Der Polizeipräsident findet es gut so. Er plädiert für eine Spur von Saloppheit im Umgang mit dem Auto fahrenden Bürger: „Wir wollen den Parksündern mit lockerer Hand beikommen. Dazu sind junge Damen besser geeignet als sechzigjährige oder noch ältere Polizisten. Außerdem: Wer so lange im Dienst war, sollte sich den Ruhestand gönnen. Deshalb habe ich mich für Politessen entschieden.“

Die Damen mit Käppi haben sich schon bewährt. Seit einem Jahr sind sie bereits im Dienst, und München besitzt schon 43 Politessen. Der Stoßtrupp des Charmes soll bald noch vergrößert werden.

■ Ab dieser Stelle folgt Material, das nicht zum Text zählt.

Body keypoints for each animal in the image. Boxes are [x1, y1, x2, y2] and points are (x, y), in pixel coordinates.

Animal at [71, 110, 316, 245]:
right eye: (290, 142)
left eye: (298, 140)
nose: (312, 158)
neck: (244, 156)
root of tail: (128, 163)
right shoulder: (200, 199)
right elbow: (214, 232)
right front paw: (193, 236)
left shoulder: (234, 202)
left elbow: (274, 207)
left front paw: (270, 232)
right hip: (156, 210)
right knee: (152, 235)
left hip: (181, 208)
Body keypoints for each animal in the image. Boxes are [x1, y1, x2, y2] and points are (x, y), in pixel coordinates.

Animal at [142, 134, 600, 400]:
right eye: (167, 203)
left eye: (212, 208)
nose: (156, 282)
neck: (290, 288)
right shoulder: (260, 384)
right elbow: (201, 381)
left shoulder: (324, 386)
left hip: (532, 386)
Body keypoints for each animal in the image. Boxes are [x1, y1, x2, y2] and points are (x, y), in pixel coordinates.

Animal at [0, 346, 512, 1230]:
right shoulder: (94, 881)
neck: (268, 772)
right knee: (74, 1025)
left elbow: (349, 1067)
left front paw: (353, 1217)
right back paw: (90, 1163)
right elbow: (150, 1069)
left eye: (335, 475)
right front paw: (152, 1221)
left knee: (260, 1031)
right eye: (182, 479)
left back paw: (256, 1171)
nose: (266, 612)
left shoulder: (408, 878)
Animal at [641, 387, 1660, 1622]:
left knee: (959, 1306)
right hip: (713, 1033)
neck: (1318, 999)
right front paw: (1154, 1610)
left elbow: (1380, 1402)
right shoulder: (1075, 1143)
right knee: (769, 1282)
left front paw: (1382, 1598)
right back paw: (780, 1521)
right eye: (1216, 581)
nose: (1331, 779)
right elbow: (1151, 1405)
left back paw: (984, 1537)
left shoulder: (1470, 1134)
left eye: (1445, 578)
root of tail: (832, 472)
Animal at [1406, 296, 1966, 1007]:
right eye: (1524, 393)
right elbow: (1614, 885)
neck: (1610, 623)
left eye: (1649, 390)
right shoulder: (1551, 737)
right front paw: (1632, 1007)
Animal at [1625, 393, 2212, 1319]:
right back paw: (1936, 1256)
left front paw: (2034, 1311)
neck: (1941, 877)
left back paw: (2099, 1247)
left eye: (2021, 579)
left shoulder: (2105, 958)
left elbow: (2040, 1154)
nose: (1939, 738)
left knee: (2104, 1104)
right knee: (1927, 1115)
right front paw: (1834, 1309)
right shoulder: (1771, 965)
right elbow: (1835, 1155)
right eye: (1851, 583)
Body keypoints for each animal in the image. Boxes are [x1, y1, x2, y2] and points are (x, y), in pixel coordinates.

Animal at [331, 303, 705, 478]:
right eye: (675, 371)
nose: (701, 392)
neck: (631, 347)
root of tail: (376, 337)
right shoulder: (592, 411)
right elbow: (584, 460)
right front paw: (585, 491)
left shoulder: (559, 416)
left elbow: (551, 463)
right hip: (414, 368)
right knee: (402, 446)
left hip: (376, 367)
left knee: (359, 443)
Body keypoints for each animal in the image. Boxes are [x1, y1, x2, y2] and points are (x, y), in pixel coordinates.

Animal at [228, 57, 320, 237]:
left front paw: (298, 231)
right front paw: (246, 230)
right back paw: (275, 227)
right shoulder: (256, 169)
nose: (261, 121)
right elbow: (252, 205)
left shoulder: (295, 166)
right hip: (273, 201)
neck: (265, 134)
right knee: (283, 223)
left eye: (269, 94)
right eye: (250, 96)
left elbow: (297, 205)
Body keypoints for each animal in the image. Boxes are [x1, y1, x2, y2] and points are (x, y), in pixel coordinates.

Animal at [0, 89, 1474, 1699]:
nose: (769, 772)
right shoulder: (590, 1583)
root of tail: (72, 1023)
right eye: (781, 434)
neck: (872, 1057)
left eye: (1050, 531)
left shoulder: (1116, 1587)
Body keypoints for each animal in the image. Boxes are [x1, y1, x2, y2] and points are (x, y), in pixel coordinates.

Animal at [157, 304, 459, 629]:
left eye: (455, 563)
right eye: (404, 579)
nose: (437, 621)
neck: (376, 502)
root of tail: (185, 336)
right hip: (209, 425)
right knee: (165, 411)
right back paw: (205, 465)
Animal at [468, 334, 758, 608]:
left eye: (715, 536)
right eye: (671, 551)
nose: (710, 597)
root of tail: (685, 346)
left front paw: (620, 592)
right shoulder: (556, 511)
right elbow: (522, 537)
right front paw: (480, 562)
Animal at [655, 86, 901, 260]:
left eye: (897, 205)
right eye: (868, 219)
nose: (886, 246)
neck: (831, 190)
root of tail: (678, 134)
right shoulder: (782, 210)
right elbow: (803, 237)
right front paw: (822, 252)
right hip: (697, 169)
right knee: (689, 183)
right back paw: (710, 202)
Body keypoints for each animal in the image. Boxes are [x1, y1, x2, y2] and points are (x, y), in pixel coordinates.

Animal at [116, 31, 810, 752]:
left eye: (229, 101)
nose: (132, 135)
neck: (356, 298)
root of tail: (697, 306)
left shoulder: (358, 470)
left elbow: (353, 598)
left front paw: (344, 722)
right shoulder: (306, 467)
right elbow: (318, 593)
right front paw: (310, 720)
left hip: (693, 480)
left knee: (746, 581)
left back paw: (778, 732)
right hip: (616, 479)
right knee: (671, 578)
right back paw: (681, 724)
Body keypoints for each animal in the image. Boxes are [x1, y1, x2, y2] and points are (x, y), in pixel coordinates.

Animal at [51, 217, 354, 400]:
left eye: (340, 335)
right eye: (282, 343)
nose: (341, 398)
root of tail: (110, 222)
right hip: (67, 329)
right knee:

Der Chef der Münchener Polizei sagt: „Die Politessen haben nicht nur Geld zu kassieren, andere Aufgaben sind ebenso wichtig. Die jungen Damen sollen Touristen den Weg zeigen, Schulkinder über die Straße geleiten und auch imstande sein, eventuell über die Pinakothek und andere Sehenswürdigkeiten unserer Stadt Auskunft zu geben.“

Andernorts werden gebührenpflichtige Verwarnungen nicht von liebenswürdigen Mädchen erteilt. Man unterziehe sich der Mühe, einmal einen Parkuhrenkontrolleur in Hamburg zu begleiten. Er ist, wenn nicht Polizist, sicher ein ehemaliger Polizeibeamter – einer der 122 Helfer, die den läßlichen Sünden hanseatischer Wageninhaber auf der Spur sind.